Shipping container shortage reaches critical levels, investigation is now underway

An investigation has now been launched into a shipping container shortage that is causing a bind for some American exporters and farmers.

The shortage is not new, but it has now reached critical levels causing shipping costs to soar, 300 percent in some cases. One exporter says that it threatens the world food supply.

A new investigative report from CNBC found that international shipping carriers rejected nearly 180,000 export containers at four major U.S. ports during October and November, adding up to a loss of $630 million dollars, but the pattern started as early as June, with the loss at those ports at more than a billion dollars.

Bob Sinner, President of SB&B Foods, a major American soybean exporter, estimates 30-40 percent of his company’s total exports have either been delayed or canceled, forcing the company to use air freight to Asia instead.

However, it is not U.S. competition causing the problem. Redwood Logistics CEO, Mark Yeager told CNBC he estimates three in four containers from the U.S. are going back to China empty to be refilled with more profitable Chinese exports.
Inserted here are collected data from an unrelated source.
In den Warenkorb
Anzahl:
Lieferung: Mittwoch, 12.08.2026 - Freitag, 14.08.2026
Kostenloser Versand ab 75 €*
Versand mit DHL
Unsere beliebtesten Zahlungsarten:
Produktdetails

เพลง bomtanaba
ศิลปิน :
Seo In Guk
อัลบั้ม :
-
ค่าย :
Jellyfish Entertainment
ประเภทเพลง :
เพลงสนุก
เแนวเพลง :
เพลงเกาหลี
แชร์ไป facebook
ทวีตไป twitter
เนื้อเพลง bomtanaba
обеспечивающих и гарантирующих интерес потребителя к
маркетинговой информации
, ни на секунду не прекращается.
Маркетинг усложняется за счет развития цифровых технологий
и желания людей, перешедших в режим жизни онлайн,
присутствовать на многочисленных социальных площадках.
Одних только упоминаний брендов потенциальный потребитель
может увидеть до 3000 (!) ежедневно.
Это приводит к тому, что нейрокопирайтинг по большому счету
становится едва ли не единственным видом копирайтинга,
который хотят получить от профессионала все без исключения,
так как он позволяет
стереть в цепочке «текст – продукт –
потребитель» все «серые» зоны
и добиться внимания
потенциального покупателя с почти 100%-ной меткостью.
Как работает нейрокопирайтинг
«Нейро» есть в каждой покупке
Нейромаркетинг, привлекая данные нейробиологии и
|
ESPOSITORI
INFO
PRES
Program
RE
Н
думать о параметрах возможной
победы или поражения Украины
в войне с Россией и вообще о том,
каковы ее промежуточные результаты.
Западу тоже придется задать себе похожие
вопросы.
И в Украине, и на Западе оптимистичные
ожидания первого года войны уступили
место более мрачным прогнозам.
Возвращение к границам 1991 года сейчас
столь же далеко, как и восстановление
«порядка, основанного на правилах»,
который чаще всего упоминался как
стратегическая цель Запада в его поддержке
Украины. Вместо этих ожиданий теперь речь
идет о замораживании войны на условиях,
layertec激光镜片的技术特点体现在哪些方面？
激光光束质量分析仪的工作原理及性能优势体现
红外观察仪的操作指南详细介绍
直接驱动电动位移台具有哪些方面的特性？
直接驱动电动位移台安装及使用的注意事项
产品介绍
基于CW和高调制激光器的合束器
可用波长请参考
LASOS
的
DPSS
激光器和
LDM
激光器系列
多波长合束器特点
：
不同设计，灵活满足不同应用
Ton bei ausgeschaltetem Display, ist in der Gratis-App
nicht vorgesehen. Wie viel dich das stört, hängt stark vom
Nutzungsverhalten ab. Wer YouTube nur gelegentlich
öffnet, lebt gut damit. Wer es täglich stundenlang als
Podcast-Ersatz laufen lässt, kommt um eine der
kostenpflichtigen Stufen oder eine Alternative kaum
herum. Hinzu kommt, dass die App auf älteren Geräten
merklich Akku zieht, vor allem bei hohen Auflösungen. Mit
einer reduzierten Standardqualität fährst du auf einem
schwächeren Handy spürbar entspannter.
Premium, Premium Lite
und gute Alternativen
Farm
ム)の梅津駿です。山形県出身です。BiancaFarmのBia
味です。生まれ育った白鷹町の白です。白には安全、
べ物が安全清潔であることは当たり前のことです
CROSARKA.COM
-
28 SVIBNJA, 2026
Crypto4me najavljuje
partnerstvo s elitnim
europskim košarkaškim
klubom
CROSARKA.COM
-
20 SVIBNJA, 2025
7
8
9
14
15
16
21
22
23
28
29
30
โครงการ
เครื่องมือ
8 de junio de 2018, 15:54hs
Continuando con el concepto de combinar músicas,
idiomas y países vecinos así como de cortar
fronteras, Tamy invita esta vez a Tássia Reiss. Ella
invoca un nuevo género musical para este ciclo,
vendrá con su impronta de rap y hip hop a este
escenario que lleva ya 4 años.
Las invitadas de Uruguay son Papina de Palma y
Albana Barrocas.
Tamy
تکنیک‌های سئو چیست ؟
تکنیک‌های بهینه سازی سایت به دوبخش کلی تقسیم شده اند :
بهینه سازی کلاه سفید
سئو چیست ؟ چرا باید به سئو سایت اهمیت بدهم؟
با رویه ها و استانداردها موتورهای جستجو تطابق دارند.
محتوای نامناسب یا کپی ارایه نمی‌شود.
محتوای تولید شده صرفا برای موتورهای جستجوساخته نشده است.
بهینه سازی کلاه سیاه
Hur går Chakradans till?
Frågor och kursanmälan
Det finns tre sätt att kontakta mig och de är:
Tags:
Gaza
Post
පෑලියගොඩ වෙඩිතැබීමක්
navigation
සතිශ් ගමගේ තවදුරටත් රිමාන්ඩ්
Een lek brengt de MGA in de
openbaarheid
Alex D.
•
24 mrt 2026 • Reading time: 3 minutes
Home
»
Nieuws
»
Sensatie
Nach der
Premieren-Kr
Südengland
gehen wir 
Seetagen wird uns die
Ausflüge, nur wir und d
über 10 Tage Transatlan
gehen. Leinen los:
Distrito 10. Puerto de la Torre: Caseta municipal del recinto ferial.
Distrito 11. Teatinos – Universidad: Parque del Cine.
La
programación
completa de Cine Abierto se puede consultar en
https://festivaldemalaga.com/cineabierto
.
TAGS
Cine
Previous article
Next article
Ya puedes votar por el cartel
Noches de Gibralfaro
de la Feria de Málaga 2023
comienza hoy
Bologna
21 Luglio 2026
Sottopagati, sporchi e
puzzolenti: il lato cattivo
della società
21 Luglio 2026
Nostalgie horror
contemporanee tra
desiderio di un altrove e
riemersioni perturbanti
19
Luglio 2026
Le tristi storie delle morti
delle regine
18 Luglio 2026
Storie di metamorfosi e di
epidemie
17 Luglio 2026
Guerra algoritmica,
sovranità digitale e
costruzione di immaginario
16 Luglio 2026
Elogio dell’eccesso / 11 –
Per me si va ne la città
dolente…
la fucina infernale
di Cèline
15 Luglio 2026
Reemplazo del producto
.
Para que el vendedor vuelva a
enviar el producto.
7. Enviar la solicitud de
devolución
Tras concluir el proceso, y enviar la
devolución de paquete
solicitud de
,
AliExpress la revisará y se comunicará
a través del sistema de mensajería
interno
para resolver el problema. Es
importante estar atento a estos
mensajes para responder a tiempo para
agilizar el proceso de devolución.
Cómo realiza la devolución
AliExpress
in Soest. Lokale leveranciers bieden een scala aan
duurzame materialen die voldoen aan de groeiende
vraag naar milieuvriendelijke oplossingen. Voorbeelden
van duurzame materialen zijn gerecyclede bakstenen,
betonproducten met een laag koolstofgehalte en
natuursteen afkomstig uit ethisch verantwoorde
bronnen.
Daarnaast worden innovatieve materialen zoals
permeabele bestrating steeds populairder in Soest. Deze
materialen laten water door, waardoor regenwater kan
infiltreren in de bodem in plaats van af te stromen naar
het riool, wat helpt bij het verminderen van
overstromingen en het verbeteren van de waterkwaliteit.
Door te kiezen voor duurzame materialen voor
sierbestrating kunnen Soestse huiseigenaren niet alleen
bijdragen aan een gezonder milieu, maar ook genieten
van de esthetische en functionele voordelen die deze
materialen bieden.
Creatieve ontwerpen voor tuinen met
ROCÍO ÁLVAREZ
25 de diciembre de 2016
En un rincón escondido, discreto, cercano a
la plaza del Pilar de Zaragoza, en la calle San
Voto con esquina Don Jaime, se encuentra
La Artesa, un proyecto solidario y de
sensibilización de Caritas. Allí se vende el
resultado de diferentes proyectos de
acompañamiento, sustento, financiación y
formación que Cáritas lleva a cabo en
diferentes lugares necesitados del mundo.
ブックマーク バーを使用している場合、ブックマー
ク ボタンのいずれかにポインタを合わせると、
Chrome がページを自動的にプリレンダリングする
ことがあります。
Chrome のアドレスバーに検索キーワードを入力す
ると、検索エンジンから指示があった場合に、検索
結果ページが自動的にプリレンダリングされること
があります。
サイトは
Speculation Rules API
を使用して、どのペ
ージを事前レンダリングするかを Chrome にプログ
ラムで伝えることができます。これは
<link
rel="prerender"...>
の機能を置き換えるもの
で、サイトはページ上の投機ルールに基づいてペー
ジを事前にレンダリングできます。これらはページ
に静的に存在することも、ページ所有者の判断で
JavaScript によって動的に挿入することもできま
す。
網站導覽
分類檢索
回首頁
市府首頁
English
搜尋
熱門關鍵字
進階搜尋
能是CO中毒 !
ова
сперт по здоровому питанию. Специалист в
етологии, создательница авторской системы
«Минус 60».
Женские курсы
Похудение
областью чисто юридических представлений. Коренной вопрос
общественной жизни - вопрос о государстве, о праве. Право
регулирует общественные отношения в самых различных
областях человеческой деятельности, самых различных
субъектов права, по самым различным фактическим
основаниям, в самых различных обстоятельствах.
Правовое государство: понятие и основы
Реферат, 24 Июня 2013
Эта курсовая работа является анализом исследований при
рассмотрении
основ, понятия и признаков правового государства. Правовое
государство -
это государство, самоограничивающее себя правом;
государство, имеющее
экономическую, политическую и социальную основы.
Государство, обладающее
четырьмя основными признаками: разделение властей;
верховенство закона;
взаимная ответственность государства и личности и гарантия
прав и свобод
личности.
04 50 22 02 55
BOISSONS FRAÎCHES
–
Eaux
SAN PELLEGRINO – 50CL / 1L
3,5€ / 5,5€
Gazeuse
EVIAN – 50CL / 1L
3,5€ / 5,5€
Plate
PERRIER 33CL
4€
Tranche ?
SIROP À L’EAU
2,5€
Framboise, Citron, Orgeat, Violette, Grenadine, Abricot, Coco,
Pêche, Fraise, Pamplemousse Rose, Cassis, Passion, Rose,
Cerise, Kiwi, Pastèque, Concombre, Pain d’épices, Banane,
The port of Los Angeles confirmed the situation saying, “We need a cohesive U.S. export policy that addresses a range of issues, including container accessibility for our agricultural markets throughout the country.”

U.S. ag exports for 2020 were larger than 2019 because of the Phase One Trade Agreement with China, but an export is not official until it is transported and processed in the country of destination. The investigation found the increase in ag exports pales in comparison to the increased ration of empty export containers.

Some carriers say that the issue is unintentional pointing instead to the pandemic.

Even still the Federal Maritime Commission has launched an investigation to determine if carriers have violated the Shipping Act, which makes it illegal for them to “unreasonably refuse” cargo.

In the meantime, Sinner says that it goes beyond trade. It is about the global food supply.